== Segment start ==
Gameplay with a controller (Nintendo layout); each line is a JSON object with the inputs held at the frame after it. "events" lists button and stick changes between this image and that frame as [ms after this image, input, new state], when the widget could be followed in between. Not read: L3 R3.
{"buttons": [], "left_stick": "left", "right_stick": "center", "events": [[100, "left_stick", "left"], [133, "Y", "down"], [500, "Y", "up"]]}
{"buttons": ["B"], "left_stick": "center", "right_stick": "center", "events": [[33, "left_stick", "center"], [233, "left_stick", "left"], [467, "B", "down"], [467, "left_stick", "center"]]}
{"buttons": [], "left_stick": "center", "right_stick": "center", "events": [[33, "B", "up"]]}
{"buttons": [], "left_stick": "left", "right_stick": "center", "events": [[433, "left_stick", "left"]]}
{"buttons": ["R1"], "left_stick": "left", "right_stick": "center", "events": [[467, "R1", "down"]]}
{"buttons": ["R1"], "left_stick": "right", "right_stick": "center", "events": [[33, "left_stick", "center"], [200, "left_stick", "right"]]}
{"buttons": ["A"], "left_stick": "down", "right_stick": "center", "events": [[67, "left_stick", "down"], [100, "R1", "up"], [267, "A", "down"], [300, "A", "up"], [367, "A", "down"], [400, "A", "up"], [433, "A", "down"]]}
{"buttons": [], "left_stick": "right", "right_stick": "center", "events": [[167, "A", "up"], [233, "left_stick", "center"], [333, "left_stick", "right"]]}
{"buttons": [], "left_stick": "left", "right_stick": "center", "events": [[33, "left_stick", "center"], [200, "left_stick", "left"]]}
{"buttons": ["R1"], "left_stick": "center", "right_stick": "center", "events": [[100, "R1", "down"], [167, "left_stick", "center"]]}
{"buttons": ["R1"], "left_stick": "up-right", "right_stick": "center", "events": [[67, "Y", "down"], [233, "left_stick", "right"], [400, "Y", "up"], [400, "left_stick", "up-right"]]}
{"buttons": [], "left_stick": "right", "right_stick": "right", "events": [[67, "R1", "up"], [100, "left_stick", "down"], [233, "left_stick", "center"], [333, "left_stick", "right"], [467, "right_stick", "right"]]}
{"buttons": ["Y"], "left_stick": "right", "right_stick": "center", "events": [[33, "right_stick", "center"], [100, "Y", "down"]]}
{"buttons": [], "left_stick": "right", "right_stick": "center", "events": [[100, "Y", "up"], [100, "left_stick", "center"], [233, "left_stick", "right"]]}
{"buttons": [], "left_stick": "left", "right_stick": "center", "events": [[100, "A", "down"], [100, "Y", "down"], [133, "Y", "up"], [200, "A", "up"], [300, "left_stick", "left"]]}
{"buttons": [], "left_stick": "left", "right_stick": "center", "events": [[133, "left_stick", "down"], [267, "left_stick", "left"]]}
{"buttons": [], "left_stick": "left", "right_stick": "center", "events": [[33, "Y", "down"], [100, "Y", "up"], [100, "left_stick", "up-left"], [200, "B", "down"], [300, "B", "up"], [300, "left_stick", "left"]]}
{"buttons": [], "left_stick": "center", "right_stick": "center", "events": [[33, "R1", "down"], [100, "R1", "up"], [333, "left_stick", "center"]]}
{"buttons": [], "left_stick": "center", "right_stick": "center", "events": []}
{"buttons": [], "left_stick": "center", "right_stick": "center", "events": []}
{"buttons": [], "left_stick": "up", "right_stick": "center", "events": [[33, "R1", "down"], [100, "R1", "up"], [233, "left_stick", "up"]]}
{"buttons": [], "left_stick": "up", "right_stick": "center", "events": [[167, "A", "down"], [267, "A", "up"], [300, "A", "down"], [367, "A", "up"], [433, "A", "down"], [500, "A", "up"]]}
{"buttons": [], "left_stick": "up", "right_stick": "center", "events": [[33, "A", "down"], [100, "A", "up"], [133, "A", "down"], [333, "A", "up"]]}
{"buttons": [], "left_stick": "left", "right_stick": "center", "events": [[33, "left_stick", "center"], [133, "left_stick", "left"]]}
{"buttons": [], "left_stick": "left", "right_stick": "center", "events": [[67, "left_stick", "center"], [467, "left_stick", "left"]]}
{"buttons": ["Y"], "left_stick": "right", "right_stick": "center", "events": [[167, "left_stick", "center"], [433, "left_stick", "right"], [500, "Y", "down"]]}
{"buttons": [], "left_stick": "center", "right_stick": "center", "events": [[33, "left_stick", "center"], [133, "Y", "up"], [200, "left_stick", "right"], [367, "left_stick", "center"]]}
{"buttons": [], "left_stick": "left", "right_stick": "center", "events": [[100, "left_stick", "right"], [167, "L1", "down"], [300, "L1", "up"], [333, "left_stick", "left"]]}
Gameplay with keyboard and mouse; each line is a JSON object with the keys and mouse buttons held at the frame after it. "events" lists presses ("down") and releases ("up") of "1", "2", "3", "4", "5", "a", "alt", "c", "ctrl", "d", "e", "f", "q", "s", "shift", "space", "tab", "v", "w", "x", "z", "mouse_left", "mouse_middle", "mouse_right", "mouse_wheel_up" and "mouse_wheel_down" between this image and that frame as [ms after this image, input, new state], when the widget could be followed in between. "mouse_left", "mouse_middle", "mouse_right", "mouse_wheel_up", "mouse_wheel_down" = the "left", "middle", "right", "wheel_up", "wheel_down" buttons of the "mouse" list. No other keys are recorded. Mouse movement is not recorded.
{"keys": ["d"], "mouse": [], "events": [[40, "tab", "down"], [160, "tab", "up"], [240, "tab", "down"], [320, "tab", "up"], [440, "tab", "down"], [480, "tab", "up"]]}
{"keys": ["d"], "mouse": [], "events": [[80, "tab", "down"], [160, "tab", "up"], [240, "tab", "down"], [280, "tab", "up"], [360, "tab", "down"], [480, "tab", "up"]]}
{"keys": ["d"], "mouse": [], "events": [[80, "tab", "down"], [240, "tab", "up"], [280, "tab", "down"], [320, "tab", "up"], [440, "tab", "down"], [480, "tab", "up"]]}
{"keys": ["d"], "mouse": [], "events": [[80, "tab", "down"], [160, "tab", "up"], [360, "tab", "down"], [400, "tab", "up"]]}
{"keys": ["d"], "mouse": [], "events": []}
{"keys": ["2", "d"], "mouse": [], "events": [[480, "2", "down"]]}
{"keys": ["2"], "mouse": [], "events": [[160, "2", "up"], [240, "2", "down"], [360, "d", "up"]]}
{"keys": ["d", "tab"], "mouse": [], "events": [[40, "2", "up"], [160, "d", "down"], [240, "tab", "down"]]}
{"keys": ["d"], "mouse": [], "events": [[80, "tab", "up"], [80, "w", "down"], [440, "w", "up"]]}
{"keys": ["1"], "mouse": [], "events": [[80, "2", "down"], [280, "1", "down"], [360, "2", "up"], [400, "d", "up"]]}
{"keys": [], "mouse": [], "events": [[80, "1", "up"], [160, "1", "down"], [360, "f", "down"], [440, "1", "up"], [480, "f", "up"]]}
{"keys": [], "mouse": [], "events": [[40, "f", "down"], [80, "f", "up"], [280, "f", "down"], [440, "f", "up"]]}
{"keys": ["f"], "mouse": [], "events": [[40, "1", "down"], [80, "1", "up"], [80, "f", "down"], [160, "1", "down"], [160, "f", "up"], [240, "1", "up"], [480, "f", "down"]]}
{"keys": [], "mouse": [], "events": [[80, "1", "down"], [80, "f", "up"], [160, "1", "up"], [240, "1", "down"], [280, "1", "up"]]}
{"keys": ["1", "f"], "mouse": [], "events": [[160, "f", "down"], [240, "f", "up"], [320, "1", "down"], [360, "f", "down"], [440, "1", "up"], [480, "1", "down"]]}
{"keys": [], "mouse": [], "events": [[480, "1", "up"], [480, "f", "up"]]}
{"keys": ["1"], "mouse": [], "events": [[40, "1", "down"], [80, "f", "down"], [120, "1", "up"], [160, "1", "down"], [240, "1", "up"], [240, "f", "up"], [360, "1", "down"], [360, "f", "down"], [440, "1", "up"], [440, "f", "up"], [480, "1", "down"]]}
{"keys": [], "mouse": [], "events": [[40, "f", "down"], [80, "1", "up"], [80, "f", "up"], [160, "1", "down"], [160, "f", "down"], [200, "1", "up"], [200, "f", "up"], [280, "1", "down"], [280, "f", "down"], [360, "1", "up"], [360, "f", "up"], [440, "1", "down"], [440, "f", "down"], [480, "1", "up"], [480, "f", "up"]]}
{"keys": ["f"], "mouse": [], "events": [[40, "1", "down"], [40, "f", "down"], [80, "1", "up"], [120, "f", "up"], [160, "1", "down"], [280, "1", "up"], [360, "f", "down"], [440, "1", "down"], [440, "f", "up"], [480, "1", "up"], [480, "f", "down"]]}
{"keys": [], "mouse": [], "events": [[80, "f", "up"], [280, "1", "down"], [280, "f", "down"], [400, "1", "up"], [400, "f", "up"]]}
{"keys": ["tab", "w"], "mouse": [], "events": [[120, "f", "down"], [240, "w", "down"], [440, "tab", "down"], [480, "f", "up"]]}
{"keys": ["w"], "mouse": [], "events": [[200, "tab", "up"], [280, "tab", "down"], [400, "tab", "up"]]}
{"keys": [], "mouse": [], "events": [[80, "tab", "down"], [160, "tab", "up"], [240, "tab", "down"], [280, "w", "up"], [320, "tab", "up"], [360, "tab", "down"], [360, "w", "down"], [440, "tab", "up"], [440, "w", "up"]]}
== Segment end ==
» WHAT THE TASK REQUIRES:
Which lines above contain the word "with"? Copy all of them.

» SOLUTION TO THE EXERCISE:
Gameplay with a controller (Nintendo layout); each line is a JSON object with the inputs held at the frame after it. "events" lists button and stick changes between this image and that frame as [ms after this image, input, new state], when the widget could be followed in between. Not read: L3 R3.
Gameplay with keyboard and mouse; each line is a JSON object with the keys and mouse buttons held at the frame after it. "events" lists presses ("down") and releases ("up") of "1", "2", "3", "4", "5", "a", "alt", "c", "ctrl", "d", "e", "f", "q", "s", "shift", "space", "tab", "v", "w", "x", "z", "mouse_left", "mouse_middle", "mouse_right", "mouse_wheel_up" and "mouse_wheel_down" between this image and that frame as [ms after this image, input, new state], when the widget could be followed in between. "mouse_left", "mouse_middle", "mouse_right", "mouse_wheel_up", "mouse_wheel_down" = the "left", "middle", "right", "wheel_up", "wheel_down" buttons of the "mouse" list. No other keys are recorded. Mouse movement is not recorded.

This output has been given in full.